### PROBLEM REQUIREMENTS
Strip out the pictures and output each remaining line of the data word for word.

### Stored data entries
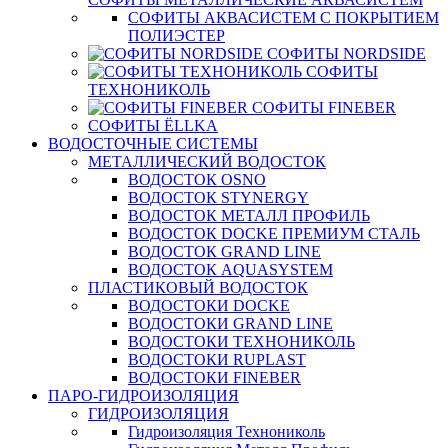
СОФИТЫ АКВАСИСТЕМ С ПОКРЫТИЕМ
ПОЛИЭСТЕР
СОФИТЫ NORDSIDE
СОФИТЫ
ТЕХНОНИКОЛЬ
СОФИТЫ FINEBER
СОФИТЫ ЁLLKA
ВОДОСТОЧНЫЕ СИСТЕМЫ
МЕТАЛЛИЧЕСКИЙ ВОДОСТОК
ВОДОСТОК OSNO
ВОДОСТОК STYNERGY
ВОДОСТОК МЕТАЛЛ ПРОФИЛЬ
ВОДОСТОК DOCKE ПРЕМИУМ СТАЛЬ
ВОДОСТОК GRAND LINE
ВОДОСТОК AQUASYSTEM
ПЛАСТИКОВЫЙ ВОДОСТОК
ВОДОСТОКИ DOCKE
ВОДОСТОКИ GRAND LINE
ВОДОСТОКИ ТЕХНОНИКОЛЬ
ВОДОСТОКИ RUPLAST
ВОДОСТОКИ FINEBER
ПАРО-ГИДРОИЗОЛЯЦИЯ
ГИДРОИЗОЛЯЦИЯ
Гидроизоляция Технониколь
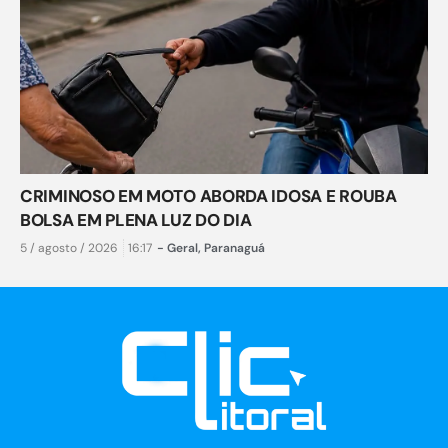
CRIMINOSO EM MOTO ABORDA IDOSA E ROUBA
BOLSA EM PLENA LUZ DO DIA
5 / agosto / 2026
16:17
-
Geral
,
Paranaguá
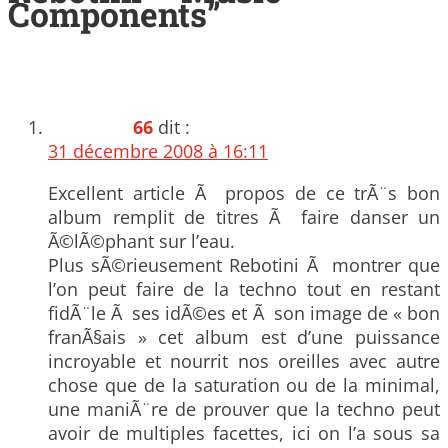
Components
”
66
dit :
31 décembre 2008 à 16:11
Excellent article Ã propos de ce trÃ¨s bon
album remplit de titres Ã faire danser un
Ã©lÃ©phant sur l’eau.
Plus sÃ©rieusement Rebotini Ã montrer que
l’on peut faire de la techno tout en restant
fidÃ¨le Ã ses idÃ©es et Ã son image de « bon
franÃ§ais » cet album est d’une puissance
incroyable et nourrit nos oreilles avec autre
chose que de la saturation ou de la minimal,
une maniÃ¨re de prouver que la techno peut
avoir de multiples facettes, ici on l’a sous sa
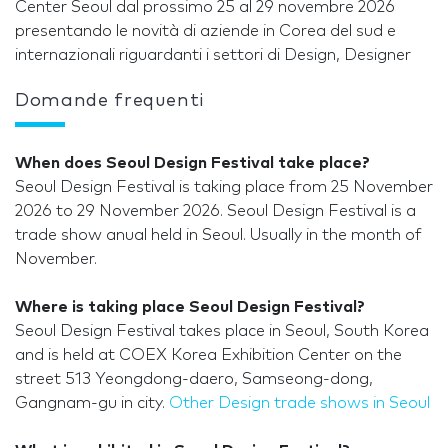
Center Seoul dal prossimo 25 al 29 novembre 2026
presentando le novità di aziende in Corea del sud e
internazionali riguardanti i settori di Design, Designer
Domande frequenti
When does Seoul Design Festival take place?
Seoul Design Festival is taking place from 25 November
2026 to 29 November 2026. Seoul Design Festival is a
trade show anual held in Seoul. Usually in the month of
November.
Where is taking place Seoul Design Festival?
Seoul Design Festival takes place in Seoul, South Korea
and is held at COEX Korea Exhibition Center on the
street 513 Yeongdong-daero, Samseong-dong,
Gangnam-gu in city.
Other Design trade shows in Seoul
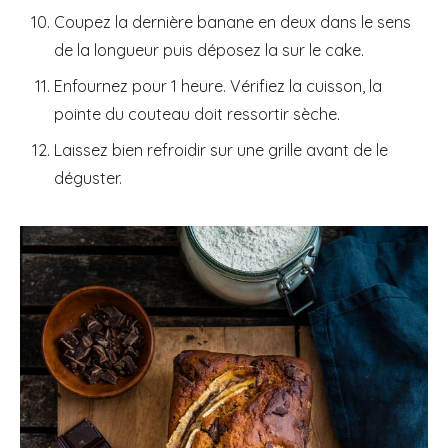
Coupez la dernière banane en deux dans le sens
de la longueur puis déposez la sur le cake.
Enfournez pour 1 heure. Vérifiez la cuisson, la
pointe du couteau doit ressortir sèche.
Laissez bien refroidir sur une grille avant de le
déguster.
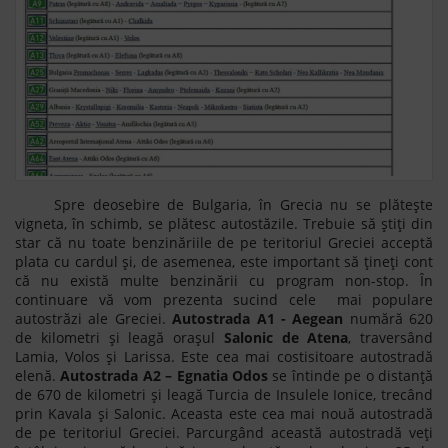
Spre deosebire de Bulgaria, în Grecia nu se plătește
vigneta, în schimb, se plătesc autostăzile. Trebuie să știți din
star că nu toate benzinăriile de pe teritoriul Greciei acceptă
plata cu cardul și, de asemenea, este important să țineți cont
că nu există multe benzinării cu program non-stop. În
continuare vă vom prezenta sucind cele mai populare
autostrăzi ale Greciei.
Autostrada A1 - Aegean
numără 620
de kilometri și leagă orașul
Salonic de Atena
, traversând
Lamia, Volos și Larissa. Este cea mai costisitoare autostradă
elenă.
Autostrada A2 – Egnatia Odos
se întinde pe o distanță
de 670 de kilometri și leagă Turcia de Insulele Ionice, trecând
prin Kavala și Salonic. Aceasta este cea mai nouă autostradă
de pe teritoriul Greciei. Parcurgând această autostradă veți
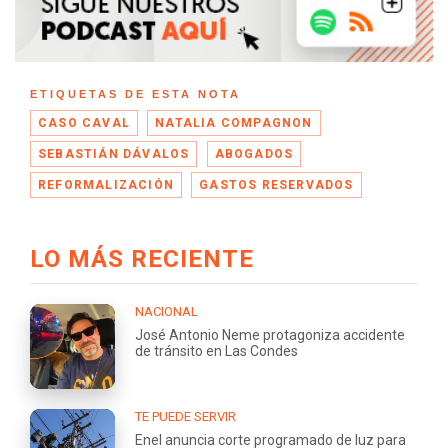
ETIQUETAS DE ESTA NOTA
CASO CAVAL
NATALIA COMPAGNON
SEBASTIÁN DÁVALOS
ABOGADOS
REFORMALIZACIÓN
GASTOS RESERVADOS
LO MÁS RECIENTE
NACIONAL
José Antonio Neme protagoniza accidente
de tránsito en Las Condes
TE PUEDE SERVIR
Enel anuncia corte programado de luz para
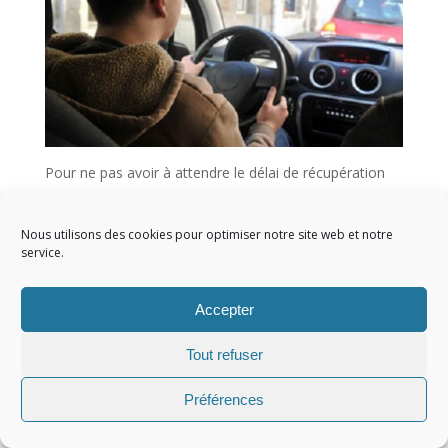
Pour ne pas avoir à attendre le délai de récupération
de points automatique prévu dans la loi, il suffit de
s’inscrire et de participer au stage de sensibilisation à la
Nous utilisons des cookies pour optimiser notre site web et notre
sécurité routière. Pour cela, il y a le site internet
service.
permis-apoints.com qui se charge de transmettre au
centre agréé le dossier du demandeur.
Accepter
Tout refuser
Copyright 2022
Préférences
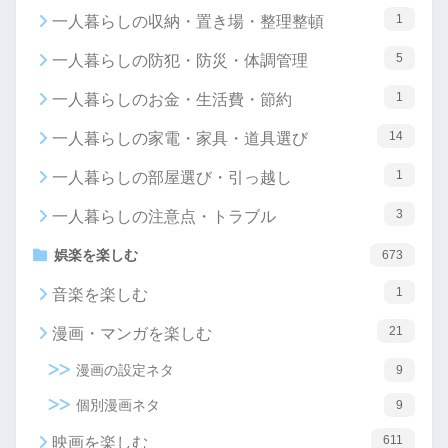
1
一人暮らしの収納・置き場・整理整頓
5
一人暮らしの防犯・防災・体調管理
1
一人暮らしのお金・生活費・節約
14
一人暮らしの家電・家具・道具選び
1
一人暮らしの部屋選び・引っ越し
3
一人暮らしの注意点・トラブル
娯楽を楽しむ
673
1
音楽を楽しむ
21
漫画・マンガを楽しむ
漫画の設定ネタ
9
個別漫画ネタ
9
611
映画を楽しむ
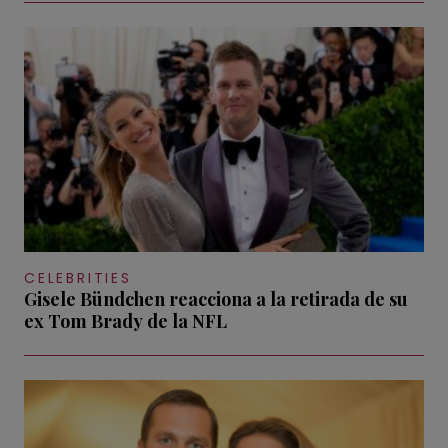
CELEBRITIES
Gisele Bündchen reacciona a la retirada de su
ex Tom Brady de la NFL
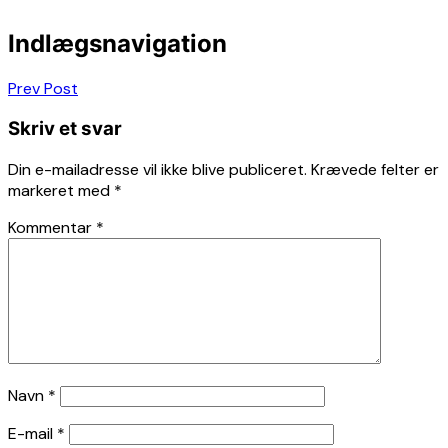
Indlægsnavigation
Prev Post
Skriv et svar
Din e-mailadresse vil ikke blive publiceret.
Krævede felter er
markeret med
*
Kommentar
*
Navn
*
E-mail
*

### YOUR RESPONSE
СОФИТЫ АКВАСИСТЕМ С ПОКРЫТИЕМ
ПОЛИЭСТЕР
СОФИТЫ NORDSIDE
СОФИТЫ
ТЕХНОНИКОЛЬ
СОФИТЫ FINEBER
СОФИТЫ ЁLLKA
ВОДОСТОЧНЫЕ СИСТЕМЫ
МЕТАЛЛИЧЕСКИЙ ВОДОСТОК
ВОДОСТОК OSNO
ВОДОСТОК STYNERGY
ВОДОСТОК МЕТАЛЛ ПРОФИЛЬ
ВОДОСТОК DOCKE ПРЕМИУМ СТАЛЬ
ВОДОСТОК GRAND LINE
ВОДОСТОК AQUASYSTEM
ПЛАСТИКОВЫЙ ВОДОСТОК
ВОДОСТОКИ DOCKE
ВОДОСТОКИ GRAND LINE
ВОДОСТОКИ ТЕХНОНИКОЛЬ
ВОДОСТОКИ RUPLAST
ВОДОСТОКИ FINEBER
ПАРО-ГИДРОИЗОЛЯЦИЯ
ГИДРОИЗОЛЯЦИЯ
Гидроизоляция Технониколь
CRIMINOSO EM MOTO ABORDA IDOSA E ROUBA
BOLSA EM PLENA LUZ DO DIA
5 / agosto / 2026
16:17
-
Geral
,
Paranaguá
Components
”
66
dit :
31 décembre 2008 à 16:11
Excellent article Ã propos de ce trÃ¨s bon
album remplit de titres Ã faire danser un
Ã©lÃ©phant sur l’eau.
Plus sÃ©rieusement Rebotini Ã montrer que
l’on peut faire de la techno tout en restant
fidÃ¨le Ã ses idÃ©es et Ã son image de « bon
franÃ§ais » cet album est d’une puissance
incroyable et nourrit nos oreilles avec autre
chose que de la saturation ou de la minimal,
une maniÃ¨re de prouver que la techno peut
avoir de multiples facettes, ici on l’a sous sa
Center Seoul dal prossimo 25 al 29 novembre 2026
presentando le novità di aziende in Corea del sud e
internazionali riguardanti i settori di Design, Designer
Domande frequenti
When does Seoul Design Festival take place?
Seoul Design Festival is taking place from 25 November
2026 to 29 November 2026. Seoul Design Festival is a
trade show anual held in Seoul. Usually in the month of
November.
Where is taking place Seoul Design Festival?
Seoul Design Festival takes place in Seoul, South Korea
and is held at COEX Korea Exhibition Center on the
street 513 Yeongdong-daero, Samseong-dong,
Gangnam-gu in city.
Other Design trade shows in Seoul
Coupez la dernière banane en deux dans le sens
de la longueur puis déposez la sur le cake.
Enfournez pour 1 heure. Vérifiez la cuisson, la
pointe du couteau doit ressortir sèche.
Laissez bien refroidir sur une grille avant de le
déguster.
Spre deosebire de Bulgaria, în Grecia nu se plătește
vigneta, în schimb, se plătesc autostăzile. Trebuie să știți din
star că nu toate benzinăriile de pe teritoriul Greciei acceptă
plata cu cardul și, de asemenea, este important să țineți cont
că nu există multe benzinării cu program non-stop. În
continuare vă vom prezenta sucind cele mai populare
autostrăzi ale Greciei.
Autostrada A1 - Aegean
numără 620
de kilometri și leagă orașul
Salonic de Atena
, traversând
Lamia, Volos și Larissa. Este cea mai costisitoare autostradă
elenă.
Autostrada A2 – Egnatia Odos
se întinde pe o distanță
de 670 de kilometri și leagă Turcia de Insulele Ionice, trecând
prin Kavala și Salonic. Aceasta este cea mai nouă autostradă
de pe teritoriul Greciei. Parcurgând această autostradă veți
ETIQUETAS DE ESTA NOTA
CASO CAVAL
NATALIA COMPAGNON
SEBASTIÁN DÁVALOS
ABOGADOS
REFORMALIZACIÓN
GASTOS RESERVADOS
LO MÁS RECIENTE
NACIONAL
José Antonio Neme protagoniza accidente
de tránsito en Las Condes
TE PUEDE SERVIR
Enel anuncia corte programado de luz para
Pour ne pas avoir à attendre le délai de récupération
de points automatique prévu dans la loi, il suffit de
s’inscrire et de participer au stage de sensibilisation à la
Nous utilisons des cookies pour optimiser notre site web et notre
sécurité routière. Pour cela, il y a le site internet
service.
permis-apoints.com qui se charge de transmettre au
centre agréé le dossier du demandeur.
Accepter
Tout refuser
Copyright 2022
Préférences
1
一人暮らしの収納・置き場・整理整頓
5
一人暮らしの防犯・防災・体調管理
1
一人暮らしのお金・生活費・節約
14
一人暮らしの家電・家具・道具選び
1
一人暮らしの部屋選び・引っ越し
3
一人暮らしの注意点・トラブル
娯楽を楽しむ
673
1
音楽を楽しむ
21
漫画・マンガを楽しむ
漫画の設定ネタ
9
個別漫画ネタ
9
611
映画を楽しむ
CELEBRITIES
Gisele Bündchen reacciona a la retirada de su
ex Tom Brady de la NFL
Indlægsnavigation
Prev Post
Skriv et svar
Din e-mailadresse vil ikke blive publiceret.
Krævede felter er
markeret med
*
Kommentar
*
Navn
*
E-mail
*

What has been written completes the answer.